Desde haber visto cómo casi dos personas se van a los puños durante una proyección de Francotirador hasta escuchar a un recién nacido llorar por casi media hora hasta que sus padres (y el bebé, obviamente) fueron expulsados de la sala durante Operación monumento, creía que lo había visto y escuchado todo, pero nada como lo del Viernes. Esto tiene que parar, y los cines deben hacer algo al respecto.

Asisrtir al cine debería ser una buena experiencia. Nosotros pagamos dinero a cambio de escapismo cinematográfico.
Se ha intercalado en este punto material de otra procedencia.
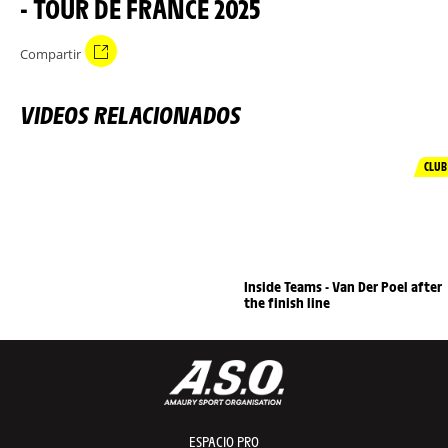
- TOUR DE FRANCE 2025
Compartir
VIDEOS RELACIONADOS
CLUB
Inside Teams - Van Der Poel after
the finish line
ESPACIO PRO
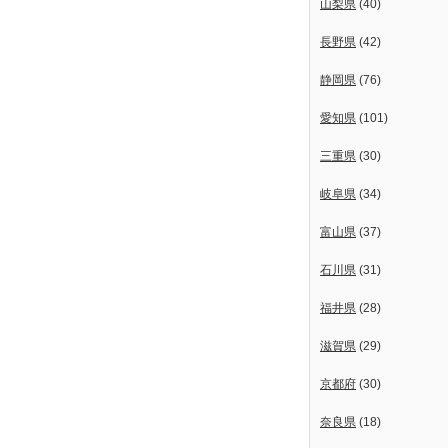
山梨県
(40)
長野県
(42)
静岡県
(76)
愛知県
(101)
三重県
(30)
岐阜県
(34)
富山県
(37)
石川県
(31)
福井県
(28)
滋賀県
(29)
京都府
(30)
奈良県
(18)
Pero el cine pierde su efecto cuando ves una película rodeado de personas que patean asientos, hablan durante la función, y peor aún, que comienzan a tomar fotos para seguramente compartirlas en Snapchat y hacer alarde de su vida social. Algunos tienen tal descaro que lo hacen con el flash de la cámara encendido, lo cual ilumina la sala por unos segundos haciendo que la luz rebote contra la pantalla. El cine es un lugar público, y quieran o no, las personas deben comportarse como lo harían en un espacio que comparten con otros, no como si estuvieran en la sala de su casa.

Inglorious Basterds

Inglorious Basterds (Quentin Tarantino, 2009)
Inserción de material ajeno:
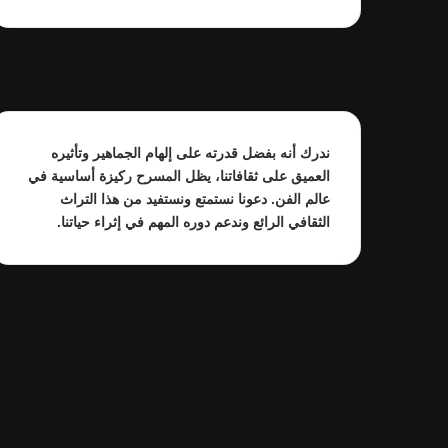
ندرك أنه بفضل قدرته على إلهام الجماهير وتأثيره
العميق على ثقافاتنا، يظل المسرح ركيزة أساسية في
عالم الفن. دعونا نستمتع ونستفيد من هذا التراث
الثقافي الرائع وندعم دوره المهم في إثراء حياتنا.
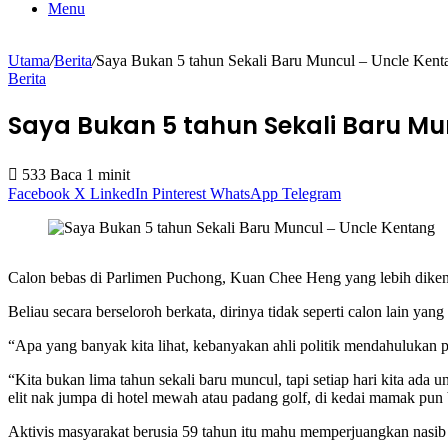
Menu
Utama
/
Berita
/
Saya Bukan 5 tahun Sekali Baru Muncul – Uncle Kent
Berita
Saya Bukan 5 tahun Sekali Baru Mu
533
Baca 1 minit
Facebook
X
LinkedIn
Pinterest
WhatsApp
Telegram
Calon bebas di Parlimen Puchong, Kuan Chee Heng yang lebih dikena
Beliau secara berseloroh berkata, dirinya tidak seperti calon lain yan
“Apa yang banyak kita lihat, kebanyakan ahli politik mendahulukan p
“Kita bukan lima tahun sekali baru muncul, tapi setiap hari kita ada 
elit nak jumpa di hotel mewah atau padang golf, di kedai mamak pun
Aktivis masyarakat berusia 59 tahun itu mahu memperjuangkan nasi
La sala es oscura, la pantalla gigante y el sonido envolvente por una razón: capturar la atención del espectador. Pero de nada sirve cuando desadaptados sociales dejan sus modales (asumiendo que los tienen, aunque lo dudo) cuando cruzan la cortina para entrar a la sala. Técnicamente, estás personas pagan $5 dólares no para ver la película, sino para arruinarle la experiencia a los demás.

No quiero entrar en detalles de lo que ocurrió durante mi función de The Conjuring 2, pero para que tengan una idea, al final de la película dos “mujeres” que estaban un par de filas más atrás de la mía empezaron a gritar “ya chúpasela” durante la escena en la que los investigadores Ed y Lorraine Warren comparten un inocente baile. The Conjuring 2 no es una película de contexto o subtexto erótico o sexual, pero aun así, estas dos energúmenas no pudieron aguantar sus ganas de gritar cualquier improperio que salga de sus bocas solo para recibir algo de atención.

Hasta cierto punto se puede tolerar que pateen tu asiento no una, si no varias veces, o que saquen sus smartphones gigantes sin siquiera bajarte la intensidad al brillo de la pantalla porque no pueden estar despegados de Whatsapp por más de cinco minutos. Pero den por hecho que si hubieran más personas así en el mundo, las salas de cine se transformarían en un circo y ver una película en paz, como se supone debe ser vista, sería imposible.

500 Days of Summer

(500) Days of Summer (Joss Whedon, 2008)

Los modales vienen de casa, pero no por eso los cines deben fiarse de la “buena fe” de sus asistentes, y es por eso que también comparten culpa en esto. La postura de las cadenas de cines de prohibir el uso de celulares o que las personas hablen durante la película ha sido bastante floja, por no decir inexistente, y si por un segundo creen que cada vez menos personas van al cine por servicios prácticos de streaming como Netflix, están equivocados. Las personas ya no están yendo al cine porque no quieren lidiar con idiotas sin educación.

Cuando leo o escucho que alguien dejó de ir al cine, me pregunto “¿pero qué clase de persona podría dejar de ir al cine?” Pero después de lo que experimenté el pasado viernes, lo entiendo perfectamente. No hay nada peor para un cinéfilo que salir de un cine y no querer regresar mas.